COMPLETE THE FOLLOWING
- a) In the Bitbucket discussion, what repository size still needs more support work?
- b) Write a continuation of the Bitbucket discussion that follows on from its final sentence.

Don't even get me started on the dumpster fire that is Jira.


We 100% have had issues with larger repo's in the past while we were still hosted on a stand-alone data centre. Since finishing our migration to AWS ~12 months ago, all stability and performance metrics are substantially improved.

https://bitbucket.org/blog/bitbucket-cloud-has-landed-in-aws

Full disclosure, we do still have some work to do in terms of supporting very large repo's (>10GB non-LFS) - but those scenarios are still handled relatively gracefully.


Yep


Bitbucket was reasonably good 8 years ago, but they have progressively fallen further and further behind.

I've seen lots of companies move away from their stack over the last few years.

The UI is a dog slow , bloated mess of Javascript and is unusable on big PRs, and that's just the most obvious flaw.

I personally would not recommend it.

GIVEN MATERIAL
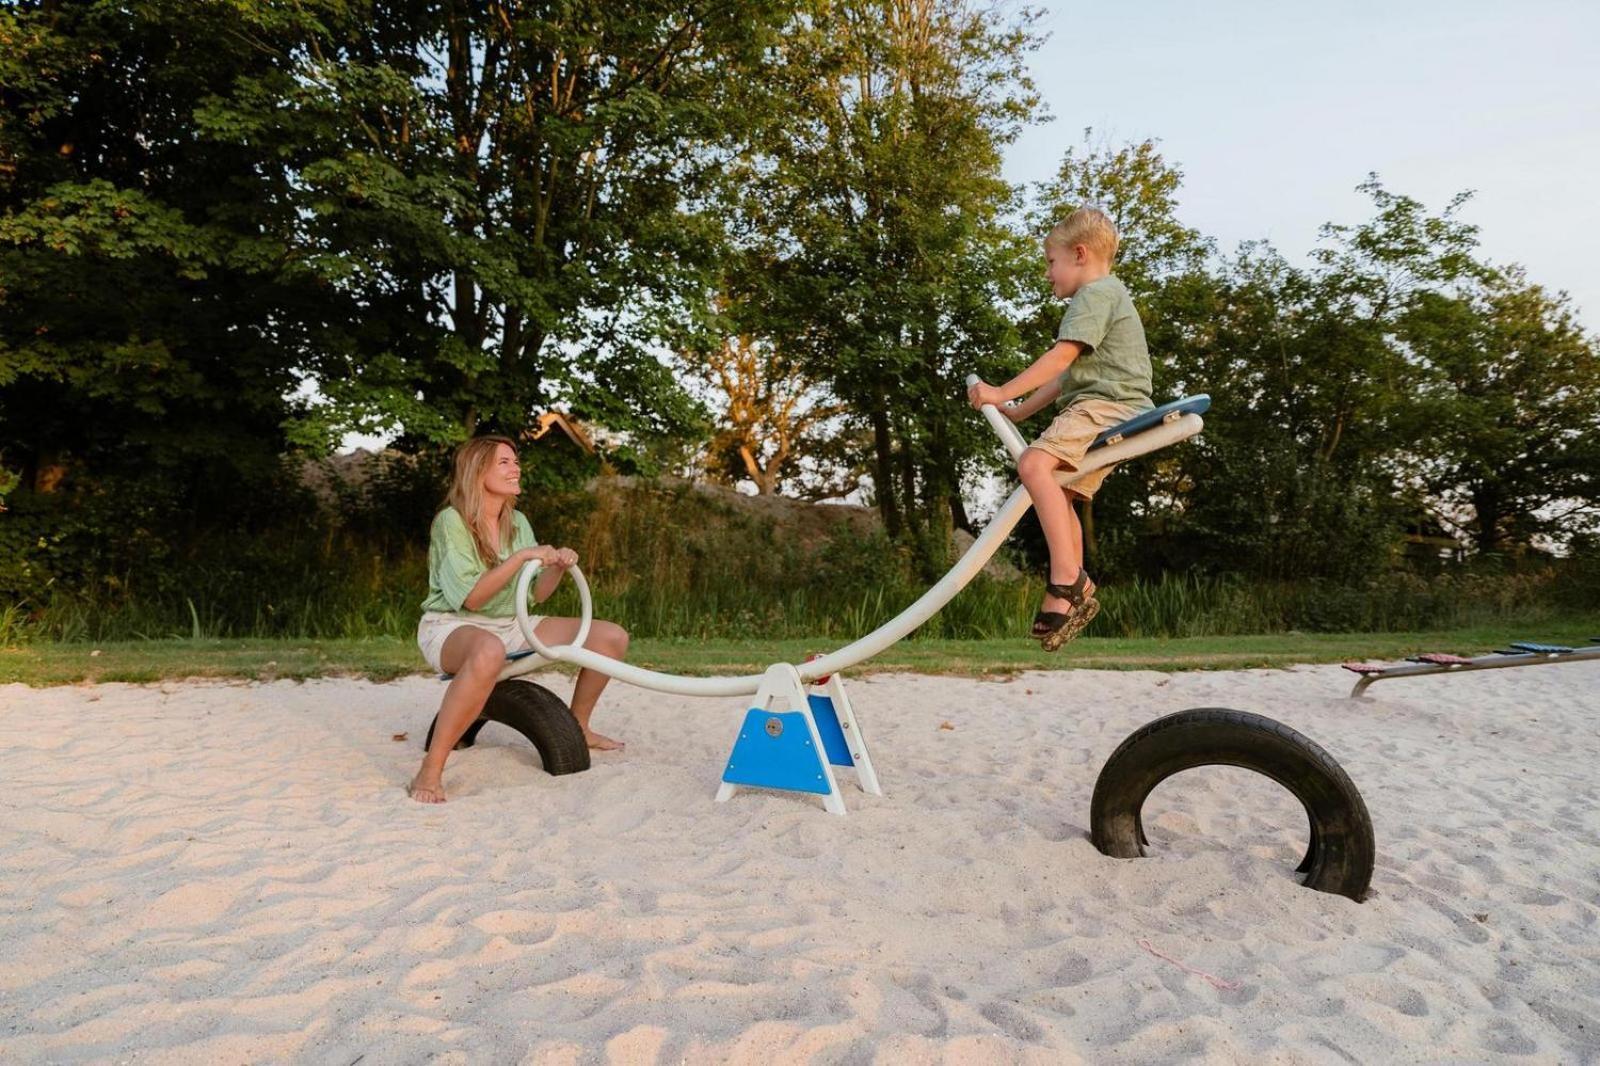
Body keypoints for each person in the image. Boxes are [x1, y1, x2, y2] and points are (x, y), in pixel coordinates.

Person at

ANSWERS FOR THIS EXERCISE
- a) Very large repos of over 10GB that don't use LFS.

- b)
Just an FYI - we (Bitbucket cloud) recently shipped changes to the PR experience (rebuilt the PR diffing algorithm) which has increased the speed by ~95%.

100% aware we still have a way to go on performance, but we're literally orders of magnitude faster than even 12 months ago, with another order of magnitude on the cards this year, especially for larger customers (250+ users).


Can you please share why you don’t have a file list on a left panel (like in IntelliJ, Windows Explorer or even Bitbucket DC) while reviewing PRs? Do stats show that people prefer to be shown a long diff with a tiny tab on the top-right that shows the list of files?

Wouldn’t that be a UX worth improving? (For us, we’ve attempted the move 3 times, but developers keep rejecting BBCloud because of the annoying UI - mostly the missing treeview to navigate files).


To be 100% honest - I don't have an answer for you on that. My teams focus primarily on CI/CD and the new extensibility tooling we're building (allowing customers to basically add their own features specific to their use-cases, like the plugin system for Server, but simpler).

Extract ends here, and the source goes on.